#### [PROBLEM REQUIREMENTS]
Retrieve all lines below that have the string "pixels".

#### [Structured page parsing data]
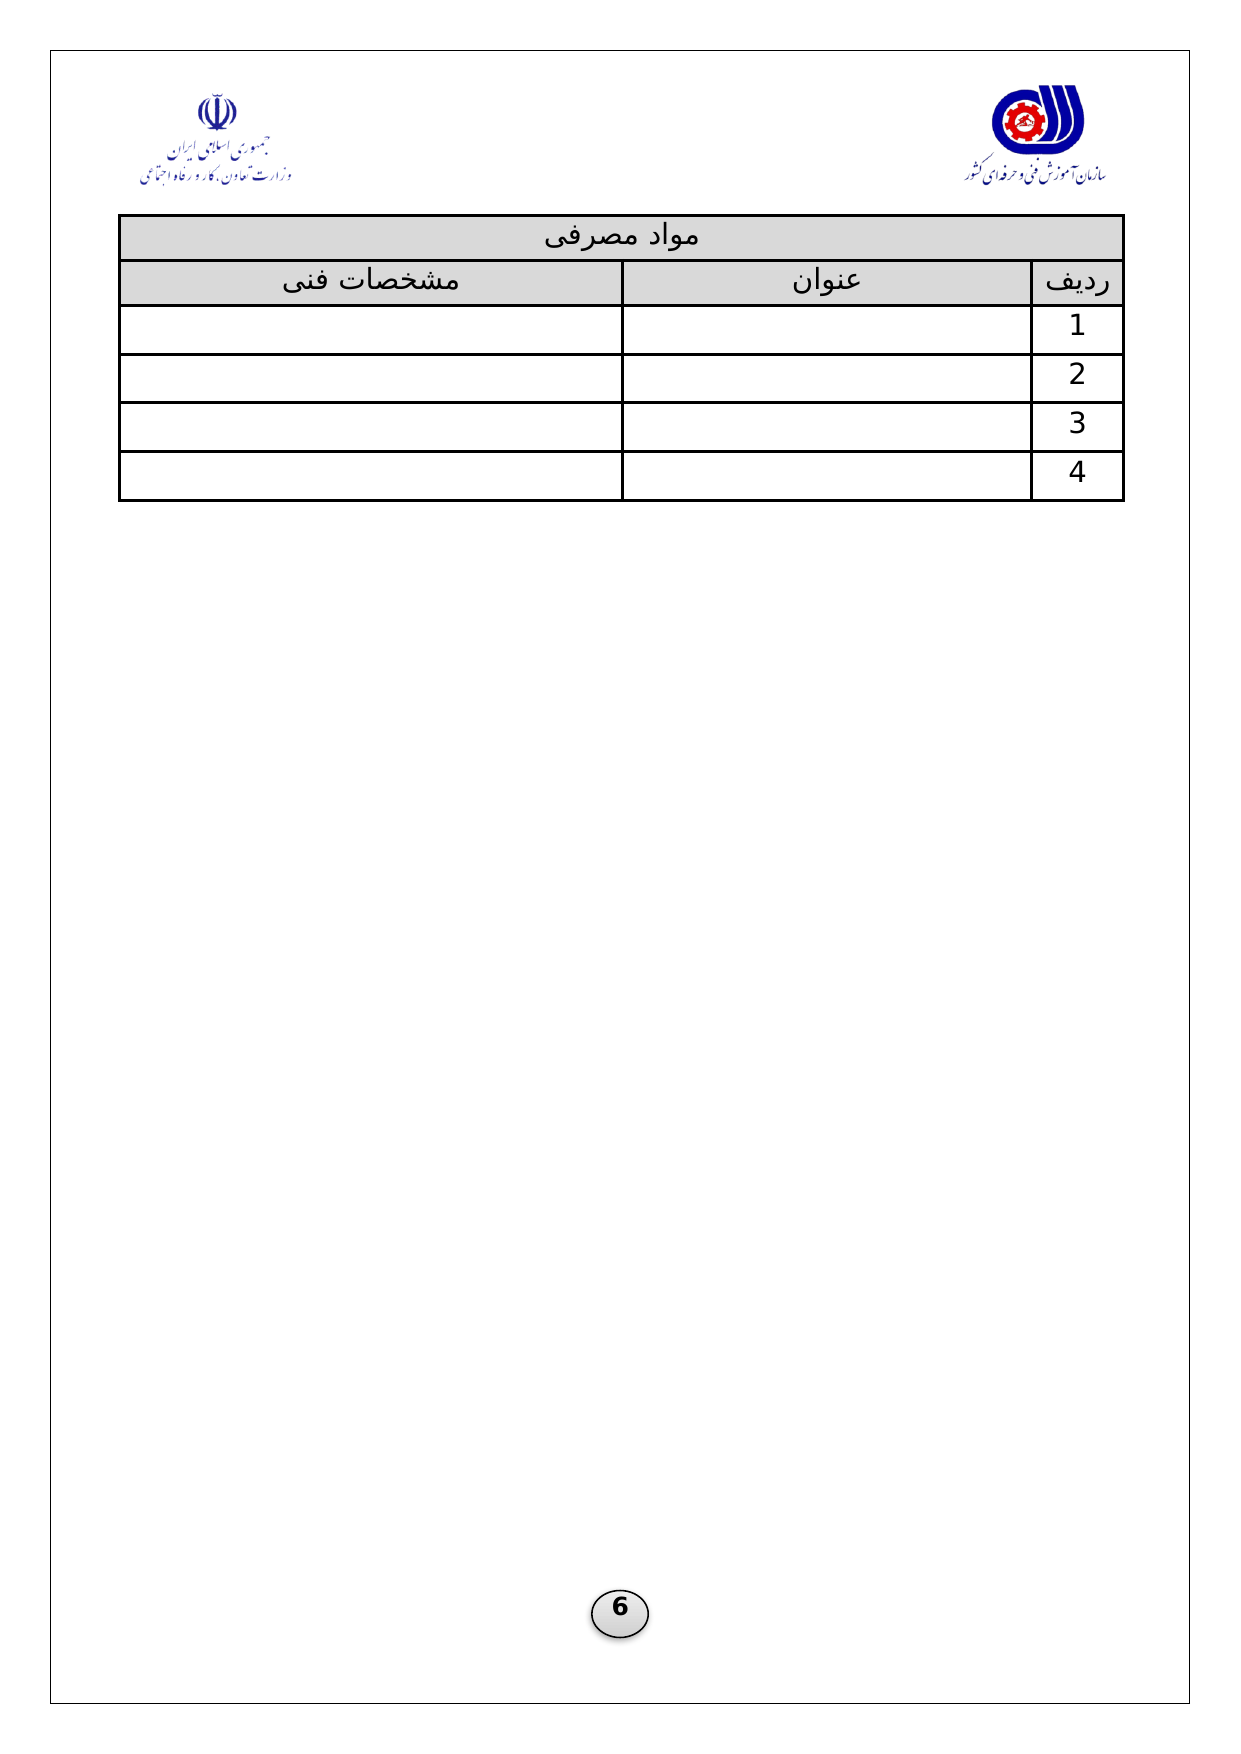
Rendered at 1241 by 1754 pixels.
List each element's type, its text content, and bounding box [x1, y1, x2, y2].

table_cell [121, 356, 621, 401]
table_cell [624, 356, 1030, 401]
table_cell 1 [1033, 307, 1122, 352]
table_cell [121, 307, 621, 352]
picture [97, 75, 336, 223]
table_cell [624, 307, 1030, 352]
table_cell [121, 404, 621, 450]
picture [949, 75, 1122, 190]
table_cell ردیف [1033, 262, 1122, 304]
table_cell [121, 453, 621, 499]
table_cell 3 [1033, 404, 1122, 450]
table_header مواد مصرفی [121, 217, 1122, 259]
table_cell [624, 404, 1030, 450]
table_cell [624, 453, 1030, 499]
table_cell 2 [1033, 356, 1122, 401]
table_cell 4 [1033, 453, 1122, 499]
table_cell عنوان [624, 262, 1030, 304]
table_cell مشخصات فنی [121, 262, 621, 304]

* * *

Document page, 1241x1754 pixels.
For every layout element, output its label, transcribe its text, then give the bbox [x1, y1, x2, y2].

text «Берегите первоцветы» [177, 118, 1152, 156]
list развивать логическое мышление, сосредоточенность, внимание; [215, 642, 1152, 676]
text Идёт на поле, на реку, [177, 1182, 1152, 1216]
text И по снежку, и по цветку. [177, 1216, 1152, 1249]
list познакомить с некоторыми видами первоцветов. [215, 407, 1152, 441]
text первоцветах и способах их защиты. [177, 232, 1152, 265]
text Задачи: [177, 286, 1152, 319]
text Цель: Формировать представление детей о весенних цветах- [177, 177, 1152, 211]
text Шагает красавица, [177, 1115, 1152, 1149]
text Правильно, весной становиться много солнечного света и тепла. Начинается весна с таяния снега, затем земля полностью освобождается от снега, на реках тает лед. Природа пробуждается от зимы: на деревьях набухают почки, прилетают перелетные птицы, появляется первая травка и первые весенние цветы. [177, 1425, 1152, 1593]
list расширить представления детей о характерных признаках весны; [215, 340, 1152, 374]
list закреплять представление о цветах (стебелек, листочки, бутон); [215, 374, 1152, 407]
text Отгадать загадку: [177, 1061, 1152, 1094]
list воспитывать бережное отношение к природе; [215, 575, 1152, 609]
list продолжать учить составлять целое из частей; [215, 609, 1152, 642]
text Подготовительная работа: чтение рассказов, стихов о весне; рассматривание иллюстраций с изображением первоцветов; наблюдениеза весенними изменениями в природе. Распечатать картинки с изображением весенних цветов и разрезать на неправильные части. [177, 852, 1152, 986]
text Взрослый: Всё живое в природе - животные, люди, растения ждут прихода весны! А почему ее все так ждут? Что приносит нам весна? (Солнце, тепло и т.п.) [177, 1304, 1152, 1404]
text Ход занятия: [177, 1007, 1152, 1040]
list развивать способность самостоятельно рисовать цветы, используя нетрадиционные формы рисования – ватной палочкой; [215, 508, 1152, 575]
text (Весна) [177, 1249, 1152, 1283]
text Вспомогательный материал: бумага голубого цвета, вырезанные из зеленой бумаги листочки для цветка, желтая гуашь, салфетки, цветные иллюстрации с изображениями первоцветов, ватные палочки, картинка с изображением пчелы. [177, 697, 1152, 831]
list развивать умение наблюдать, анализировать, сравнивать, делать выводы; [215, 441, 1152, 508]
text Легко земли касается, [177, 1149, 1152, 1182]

#### [TASK RESPONSE]
Rendered at 1241 by 1754 pixels.
Document page, 1241x1754 pixels.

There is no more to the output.